Data visualization is not only important to communicate results but also a powerful technique for exploratory data analysis. Each plot type like scatter plots, line graphs, bar charts and histograms has its own purpose and can be leveraged in a powerful way using the ggplot2 package.
- Understand the different roles of data visualization
- Understand the different plot types available
- Get an overview of the ggplot2 package.
Introduction to data visualization
A picture is worth a thousand words.
Data visualization is the quickest and most powerful technique to understand new and existing information. During an initial exploration phase data scientists try to reveal the underlying features of a dataset like different distributions, correlations or other visible patterns. This process is also called exploratory data analysis (EDA) and marks the starting point of each data science project.
The graphs produced during the EDA show the data scientist the directions of the journey ahead. Revealed patterns can inspire hypothesis about the underlying processes, features of the dataset to be extracted or modelling techniques to be tested. Last but not least, visualizations uncover outliers and data errors which the data scientist needs to take care about.
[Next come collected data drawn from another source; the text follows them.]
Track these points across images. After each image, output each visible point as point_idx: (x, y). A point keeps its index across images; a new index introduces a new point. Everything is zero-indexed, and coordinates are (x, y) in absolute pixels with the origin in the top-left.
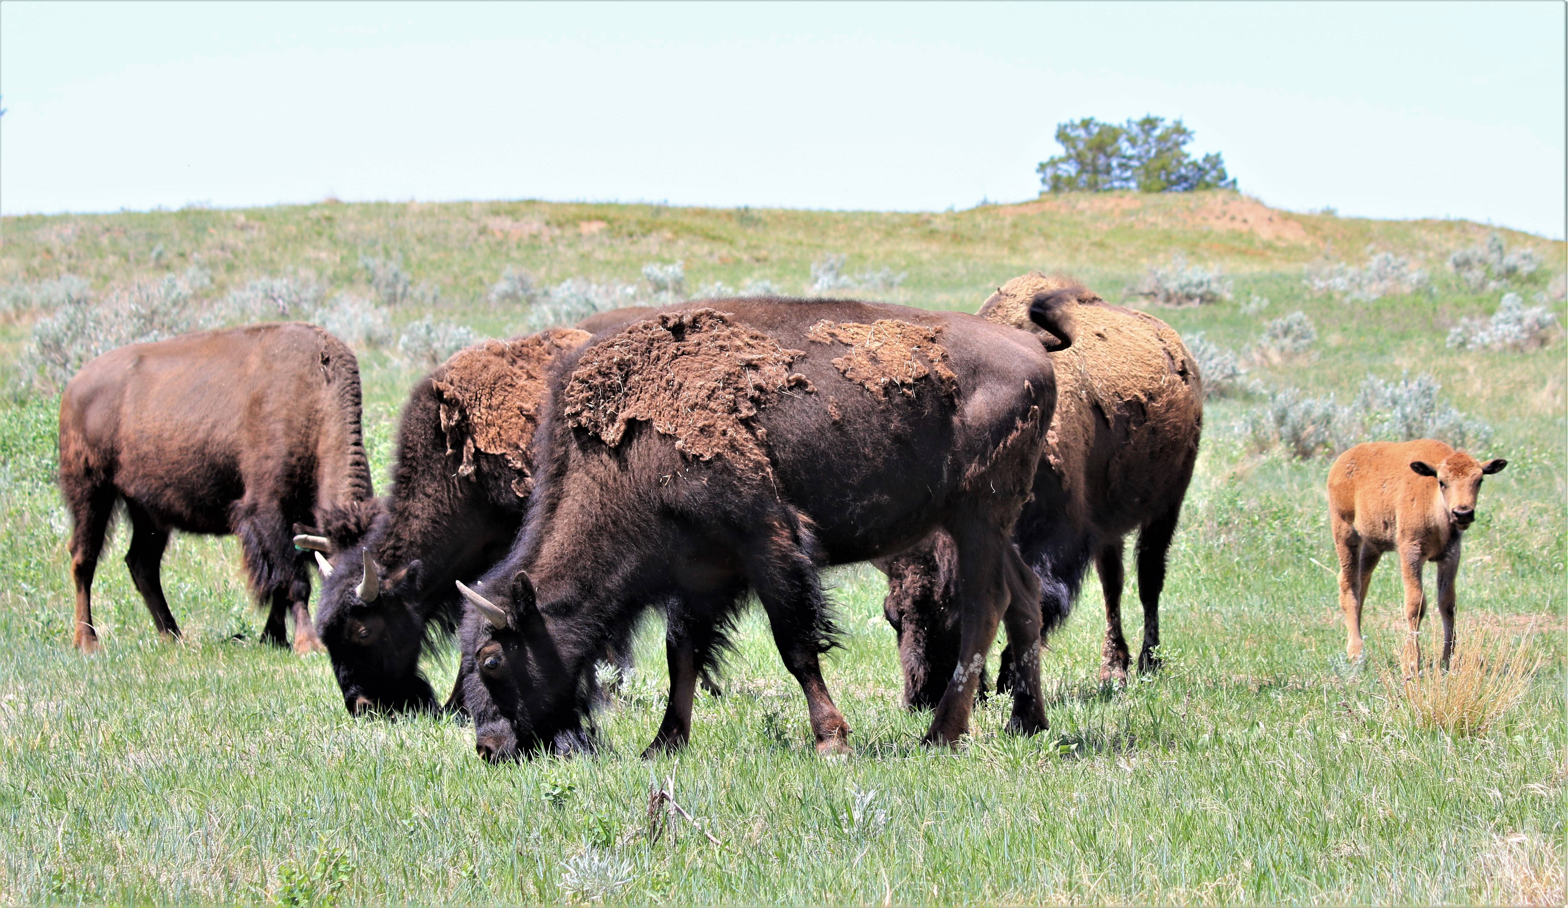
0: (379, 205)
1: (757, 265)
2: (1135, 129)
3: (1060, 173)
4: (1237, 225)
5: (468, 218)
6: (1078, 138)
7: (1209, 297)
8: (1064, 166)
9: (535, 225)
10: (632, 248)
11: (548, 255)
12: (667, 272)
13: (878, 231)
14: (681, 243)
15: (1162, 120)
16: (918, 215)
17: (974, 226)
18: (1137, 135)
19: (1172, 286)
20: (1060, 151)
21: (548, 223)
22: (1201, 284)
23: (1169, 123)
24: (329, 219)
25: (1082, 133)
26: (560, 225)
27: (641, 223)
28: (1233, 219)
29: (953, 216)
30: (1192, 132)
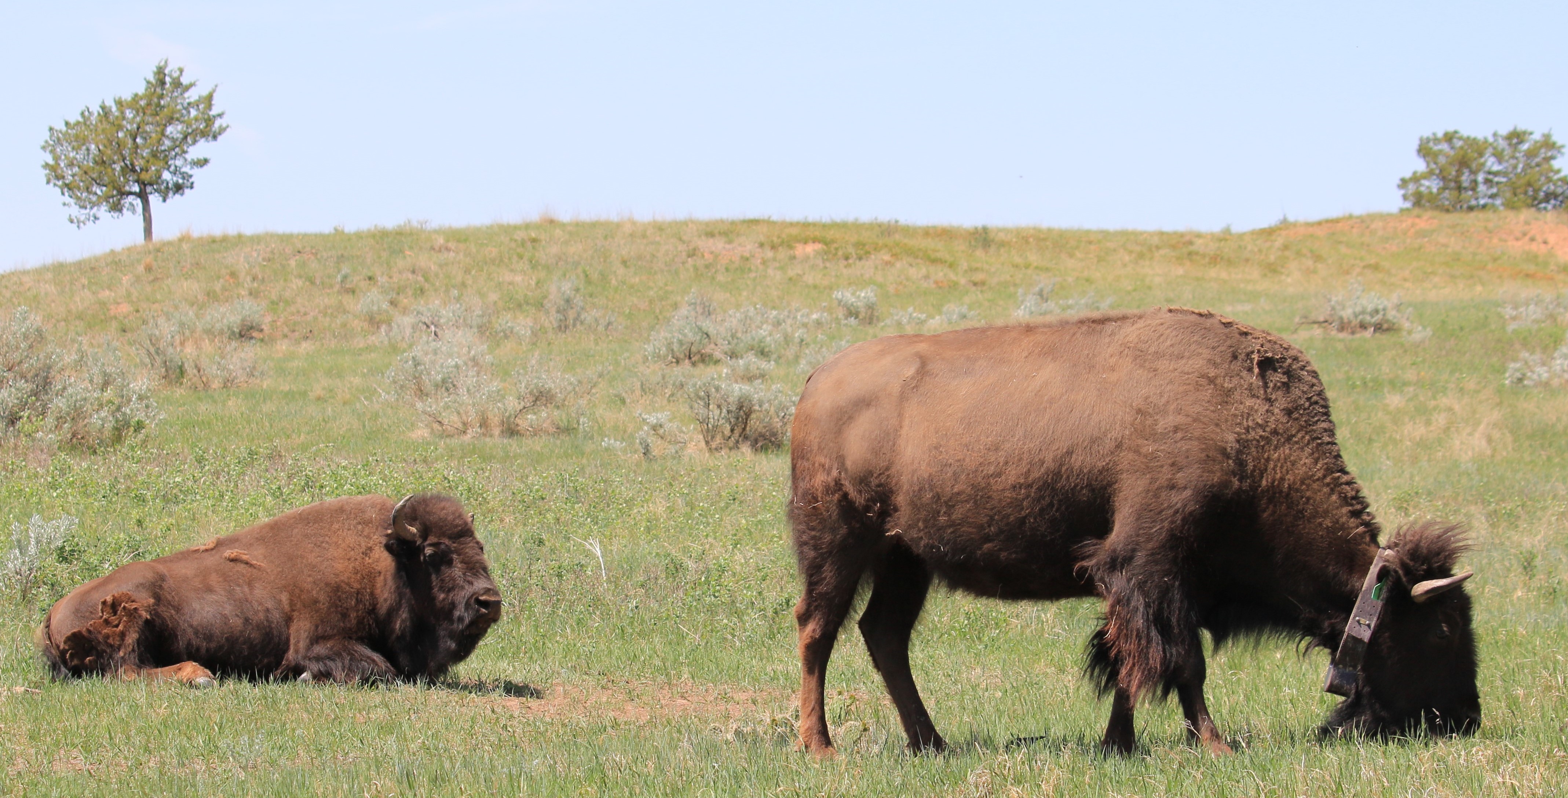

The biggest role for data visualization is the communication of data science findings to colleagues and customers through presentations, reports or dashboards. Effort used for EDA and visualizations is time well spent since results can be directly used to communicate findings.
Quiz: Visualization Phase
For which phases is data visualization important in the data science workflow?
- Explorative Data Analysis (EDA).
- Detection of outliers.
- Communication of Results.
Available Plot Types
There are many plot types available which help to understand different features and relationships in the dataset.
During the exploratory data analysis phase we typically want to detect the most obvious patterns by looking at each variable in isolation or by detecting relationships of variables against others. The used plot type is also determined by the data type of the input variables like numeric or categorical.
Scatter plots are used to visualize the relationship between two numeric variables. The position of each point represents the value of the variables on the x and y-axis.
Line graphs are used to visualize the trajectory of one numeric variable against another which are connected through lines. They are well suited if values only change continuously – like temperature over time.
Bar Charts and Histograms
Bar charts visualize
numeric values grouped by categories. Each category is represented by one bar with a height defined by each
numeric value. Histograms are specific bar charts to summarize the number of occurrences of numeric values over a set of value ranges (or bins). They are typically used to determine the distribution of numeric values.
Other frequently used plot types in data science include:
- Box plots: Show distributional information of numeric values grouped in categories as boxes. Great to quickly compare multiple distributions.
- Violin plots: Same as box plots but show distributions as violins.
- Heat Maps: Show interactions of variables – typically correlations – as rastered image highlighting areas of high interaction.
- Network Graphs: Show connections between nodes
Quiz: Distribution Comparison Plots
Which plot types are typically used to compare distributions of numeric variables?
- Box plots
- Network graphs
- Violin plots
- Line Graphs
Due to the importance of visualization for data science and statistics, R offers a rich set of tools and packages. The core R language already provides a rich set of plotting functions and plot types. These plotting functions require users to specify how to plot each element on the canvas step by step. By contrast, the ggplot2 package allows the specification of plots through set of plotting layers. This requires the package to figure out the required steps to take to produce the graph.
Through the pre-defined set of geometric layers, facets and themes ggplot2 enables users to create beautiful graphs in very short time. ggplot2 is also the most widely adopted plotting library in the R community.
Quiz: ggplot2 Facts
Which statements about data visualization and ggplot2 are correct?
- ggplot2 is the only way to create plots in R.
- ggplot2 facilitates the creation of good looking graphs quickly.
- ggplot2 requires users to specify the plotting commands in a step-by-step fashion.
- ggplot2 enables users to specify plots in a declarative way.